Extract every one of the lines below and reproduce each one word for word, keeping its original order.

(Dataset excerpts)
....

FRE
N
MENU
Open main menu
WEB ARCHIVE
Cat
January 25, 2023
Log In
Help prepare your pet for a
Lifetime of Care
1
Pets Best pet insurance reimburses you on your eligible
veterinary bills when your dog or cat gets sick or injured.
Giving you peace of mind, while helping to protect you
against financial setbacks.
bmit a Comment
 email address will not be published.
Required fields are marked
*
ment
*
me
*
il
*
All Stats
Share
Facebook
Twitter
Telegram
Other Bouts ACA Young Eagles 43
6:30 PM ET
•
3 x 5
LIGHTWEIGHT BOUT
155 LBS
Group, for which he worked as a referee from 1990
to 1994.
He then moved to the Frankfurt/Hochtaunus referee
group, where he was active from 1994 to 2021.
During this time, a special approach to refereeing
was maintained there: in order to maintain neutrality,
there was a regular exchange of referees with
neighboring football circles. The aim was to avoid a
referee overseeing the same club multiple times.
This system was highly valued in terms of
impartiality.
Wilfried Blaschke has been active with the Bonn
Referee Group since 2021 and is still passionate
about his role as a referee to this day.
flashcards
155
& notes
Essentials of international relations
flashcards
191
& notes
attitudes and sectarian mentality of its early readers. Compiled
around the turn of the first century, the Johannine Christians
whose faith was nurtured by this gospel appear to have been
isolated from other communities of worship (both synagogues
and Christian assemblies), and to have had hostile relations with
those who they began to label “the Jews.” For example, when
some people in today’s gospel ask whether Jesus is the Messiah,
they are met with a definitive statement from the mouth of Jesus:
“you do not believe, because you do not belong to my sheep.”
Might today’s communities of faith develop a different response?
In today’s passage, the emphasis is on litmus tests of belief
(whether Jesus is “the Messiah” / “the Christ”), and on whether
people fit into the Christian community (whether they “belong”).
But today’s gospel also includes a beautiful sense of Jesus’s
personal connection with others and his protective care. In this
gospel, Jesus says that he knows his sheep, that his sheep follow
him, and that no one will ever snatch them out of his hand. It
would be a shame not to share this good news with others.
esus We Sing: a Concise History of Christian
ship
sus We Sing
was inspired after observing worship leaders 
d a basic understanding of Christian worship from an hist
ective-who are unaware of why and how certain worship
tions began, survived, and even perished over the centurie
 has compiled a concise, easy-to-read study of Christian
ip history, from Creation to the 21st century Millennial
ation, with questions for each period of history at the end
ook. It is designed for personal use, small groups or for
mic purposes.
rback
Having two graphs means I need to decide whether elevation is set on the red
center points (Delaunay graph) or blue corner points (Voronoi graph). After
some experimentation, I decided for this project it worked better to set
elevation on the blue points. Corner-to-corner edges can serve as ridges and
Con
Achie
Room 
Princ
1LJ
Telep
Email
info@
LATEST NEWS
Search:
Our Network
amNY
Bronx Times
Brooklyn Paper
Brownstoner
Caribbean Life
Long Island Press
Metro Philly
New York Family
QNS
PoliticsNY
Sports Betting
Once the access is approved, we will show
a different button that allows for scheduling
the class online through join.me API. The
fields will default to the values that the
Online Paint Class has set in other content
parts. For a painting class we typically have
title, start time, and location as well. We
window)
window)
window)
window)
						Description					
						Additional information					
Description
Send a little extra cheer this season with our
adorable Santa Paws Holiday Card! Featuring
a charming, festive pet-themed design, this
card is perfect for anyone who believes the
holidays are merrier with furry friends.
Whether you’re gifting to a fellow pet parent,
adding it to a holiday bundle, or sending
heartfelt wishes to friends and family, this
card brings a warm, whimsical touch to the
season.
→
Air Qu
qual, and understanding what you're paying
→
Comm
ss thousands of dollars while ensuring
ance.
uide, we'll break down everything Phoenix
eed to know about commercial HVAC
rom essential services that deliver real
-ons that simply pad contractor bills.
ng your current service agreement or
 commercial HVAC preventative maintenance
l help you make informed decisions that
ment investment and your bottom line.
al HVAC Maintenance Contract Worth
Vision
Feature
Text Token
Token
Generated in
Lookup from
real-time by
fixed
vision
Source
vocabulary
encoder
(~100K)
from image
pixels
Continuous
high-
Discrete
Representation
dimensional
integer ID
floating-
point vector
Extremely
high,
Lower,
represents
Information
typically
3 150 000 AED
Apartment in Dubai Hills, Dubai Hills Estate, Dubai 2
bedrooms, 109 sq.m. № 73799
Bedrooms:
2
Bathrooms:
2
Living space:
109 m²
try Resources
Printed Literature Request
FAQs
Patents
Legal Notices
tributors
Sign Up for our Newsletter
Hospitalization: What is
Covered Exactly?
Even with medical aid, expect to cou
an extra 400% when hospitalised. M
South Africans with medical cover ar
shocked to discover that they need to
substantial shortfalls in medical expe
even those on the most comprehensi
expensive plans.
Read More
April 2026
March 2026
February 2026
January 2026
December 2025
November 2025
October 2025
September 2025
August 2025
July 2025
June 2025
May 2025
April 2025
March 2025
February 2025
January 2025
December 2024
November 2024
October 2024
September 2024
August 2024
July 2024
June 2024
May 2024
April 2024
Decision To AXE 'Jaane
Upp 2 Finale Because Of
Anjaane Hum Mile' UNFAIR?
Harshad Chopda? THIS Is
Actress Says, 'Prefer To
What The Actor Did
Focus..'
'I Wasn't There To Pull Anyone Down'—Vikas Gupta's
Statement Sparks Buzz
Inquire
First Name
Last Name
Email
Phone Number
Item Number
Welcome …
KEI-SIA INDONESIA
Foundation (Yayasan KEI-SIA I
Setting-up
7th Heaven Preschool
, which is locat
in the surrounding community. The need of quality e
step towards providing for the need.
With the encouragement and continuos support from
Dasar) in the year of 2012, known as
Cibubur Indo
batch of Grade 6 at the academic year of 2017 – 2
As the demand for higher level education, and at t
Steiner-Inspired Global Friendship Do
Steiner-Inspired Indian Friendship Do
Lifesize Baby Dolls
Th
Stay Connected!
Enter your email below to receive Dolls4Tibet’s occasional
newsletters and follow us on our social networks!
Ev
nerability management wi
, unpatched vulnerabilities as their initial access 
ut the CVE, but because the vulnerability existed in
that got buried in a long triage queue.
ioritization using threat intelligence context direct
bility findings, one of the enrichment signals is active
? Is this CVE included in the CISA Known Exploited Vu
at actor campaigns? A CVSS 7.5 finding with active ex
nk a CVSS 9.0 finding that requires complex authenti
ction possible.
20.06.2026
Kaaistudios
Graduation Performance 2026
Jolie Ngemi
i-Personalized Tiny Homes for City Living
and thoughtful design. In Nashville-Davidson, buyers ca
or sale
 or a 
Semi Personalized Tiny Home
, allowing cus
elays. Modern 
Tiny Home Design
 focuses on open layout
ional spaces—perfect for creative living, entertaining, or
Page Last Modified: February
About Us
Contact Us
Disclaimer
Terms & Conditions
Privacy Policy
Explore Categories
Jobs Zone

....

RESULT OF THIS TASK
FRE
N
MENU
Open main menu
WEB ARCHIVE
Cat
January 25, 2023
Log In
Help prepare your pet for a
Lifetime of Care
1
Pets Best pet insurance reimburses you on your eligible
veterinary bills when your dog or cat gets sick or injured.
Giving you peace of mind, while helping to protect you
against financial setbacks.
bmit a Comment
 email address will not be published.
Required fields are marked
*
ment
*
me
*
il
*
All Stats
Share
Facebook
Twitter
Telegram
Other Bouts ACA Young Eagles 43
6:30 PM ET
•
3 x 5
LIGHTWEIGHT BOUT
155 LBS
Group, for which he worked as a referee from 1990
to 1994.
He then moved to the Frankfurt/Hochtaunus referee
group, where he was active from 1994 to 2021.
During this time, a special approach to refereeing
was maintained there: in order to maintain neutrality,
there was a regular exchange of referees with
neighboring football circles. The aim was to avoid a
referee overseeing the same club multiple times.
This system was highly valued in terms of
impartiality.
Wilfried Blaschke has been active with the Bonn
Referee Group since 2021 and is still passionate
about his role as a referee to this day.
flashcards
155
& notes
Essentials of international relations
flashcards
191
& notes
attitudes and sectarian mentality of its early readers. Compiled
around the turn of the first century, the Johannine Christians
whose faith was nurtured by this gospel appear to have been
isolated from other communities of worship (both synagogues
and Christian assemblies), and to have had hostile relations with
those who they began to label “the Jews.” For example, when
some people in today’s gospel ask whether Jesus is the Messiah,
they are met with a definitive statement from the mouth of Jesus:
“you do not believe, because you do not belong to my sheep.”
Might today’s communities of faith develop a different response?
In today’s passage, the emphasis is on litmus tests of belief
(whether Jesus is “the Messiah” / “the Christ”), and on whether
people fit into the Christian community (whether they “belong”).
But today’s gospel also includes a beautiful sense of Jesus’s
personal connection with others and his protective care. In this
gospel, Jesus says that he knows his sheep, that his sheep follow
him, and that no one will ever snatch them out of his hand. It
would be a shame not to share this good news with others.
esus We Sing: a Concise History of Christian
ship
sus We Sing
was inspired after observing worship leaders 
d a basic understanding of Christian worship from an hist
ective-who are unaware of why and how certain worship
tions began, survived, and even perished over the centurie
 has compiled a concise, easy-to-read study of Christian
ip history, from Creation to the 21st century Millennial
ation, with questions for each period of history at the end
ook. It is designed for personal use, small groups or for
mic purposes.
rback
Having two graphs means I need to decide whether elevation is set on the red
center points (Delaunay graph) or blue corner points (Voronoi graph). After
some experimentation, I decided for this project it worked better to set
elevation on the blue points. Corner-to-corner edges can serve as ridges and
Con
Achie
Room 
Princ
1LJ
Telep
Email
info@
LATEST NEWS
Search:
Our Network
amNY
Bronx Times
Brooklyn Paper
Brownstoner
Caribbean Life
Long Island Press
Metro Philly
New York Family
QNS
PoliticsNY
Sports Betting
Once the access is approved, we will show
a different button that allows for scheduling
the class online through join.me API. The
fields will default to the values that the
Online Paint Class has set in other content
parts. For a painting class we typically have
title, start time, and location as well. We
window)
window)
window)
window)
						Description					
						Additional information					
Description
Send a little extra cheer this season with our
adorable Santa Paws Holiday Card! Featuring
a charming, festive pet-themed design, this
card is perfect for anyone who believes the
holidays are merrier with furry friends.
Whether you’re gifting to a fellow pet parent,
adding it to a holiday bundle, or sending
heartfelt wishes to friends and family, this
card brings a warm, whimsical touch to the
season.
→
Air Qu
qual, and understanding what you're paying
→
Comm
ss thousands of dollars while ensuring
ance.
uide, we'll break down everything Phoenix
eed to know about commercial HVAC
rom essential services that deliver real
-ons that simply pad contractor bills.
ng your current service agreement or
 commercial HVAC preventative maintenance
l help you make informed decisions that
ment investment and your bottom line.
al HVAC Maintenance Contract Worth
Vision
Feature
Text Token
Token
Generated in
Lookup from
real-time by
fixed
vision
Source
vocabulary
encoder
(~100K)
from image
pixels
Continuous
high-
Discrete
Representation
dimensional
integer ID
floating-
point vector
Extremely
high,
Lower,
represents
Information
typically
3 150 000 AED
Apartment in Dubai Hills, Dubai Hills Estate, Dubai 2
bedrooms, 109 sq.m. № 73799
Bedrooms:
2
Bathrooms:
2
Living space:
109 m²
try Resources
Printed Literature Request
FAQs
Patents
Legal Notices
tributors
Sign Up for our Newsletter
Hospitalization: What is
Covered Exactly?
Even with medical aid, expect to cou
an extra 400% when hospitalised. M
South Africans with medical cover ar
shocked to discover that they need to
substantial shortfalls in medical expe
even those on the most comprehensi
expensive plans.
Read More
April 2026
March 2026
February 2026
January 2026
December 2025
November 2025
October 2025
September 2025
August 2025
July 2025
June 2025
May 2025
April 2025
March 2025
February 2025
January 2025
December 2024
November 2024
October 2024
September 2024
August 2024
July 2024
June 2024
May 2024
April 2024
Decision To AXE 'Jaane
Upp 2 Finale Because Of
Anjaane Hum Mile' UNFAIR?
Harshad Chopda? THIS Is
Actress Says, 'Prefer To
What The Actor Did
Focus..'
'I Wasn't There To Pull Anyone Down'—Vikas Gupta's
Statement Sparks Buzz
Inquire
First Name
Last Name
Email
Phone Number
Item Number
Welcome …
KEI-SIA INDONESIA
Foundation (Yayasan KEI-SIA I
Setting-up
7th Heaven Preschool
, which is locat
in the surrounding community. The need of quality e
step towards providing for the need.
With the encouragement and continuos support from
Dasar) in the year of 2012, known as
Cibubur Indo
batch of Grade 6 at the academic year of 2017 – 2
As the demand for higher level education, and at t
Steiner-Inspired Global Friendship Do
Steiner-Inspired Indian Friendship Do
Lifesize Baby Dolls
Th
Stay Connected!
Enter your email below to receive Dolls4Tibet’s occasional
newsletters and follow us on our social networks!
Ev
nerability management wi
, unpatched vulnerabilities as their initial access 
ut the CVE, but because the vulnerability existed in
that got buried in a long triage queue.
ioritization using threat intelligence context direct
bility findings, one of the enrichment signals is active
? Is this CVE included in the CISA Known Exploited Vu
at actor campaigns? A CVSS 7.5 finding with active ex
nk a CVSS 9.0 finding that requires complex authenti
ction possible.
20.06.2026
Kaaistudios
Graduation Performance 2026
Jolie Ngemi
i-Personalized Tiny Homes for City Living
and thoughtful design. In Nashville-Davidson, buyers ca
or sale
 or a 
Semi Personalized Tiny Home
, allowing cus
elays. Modern 
Tiny Home Design
 focuses on open layout
ional spaces—perfect for creative living, entertaining, or
Page Last Modified: February
About Us
Contact Us
Disclaimer
Terms & Conditions
Privacy Policy
Explore Categories
Jobs Zone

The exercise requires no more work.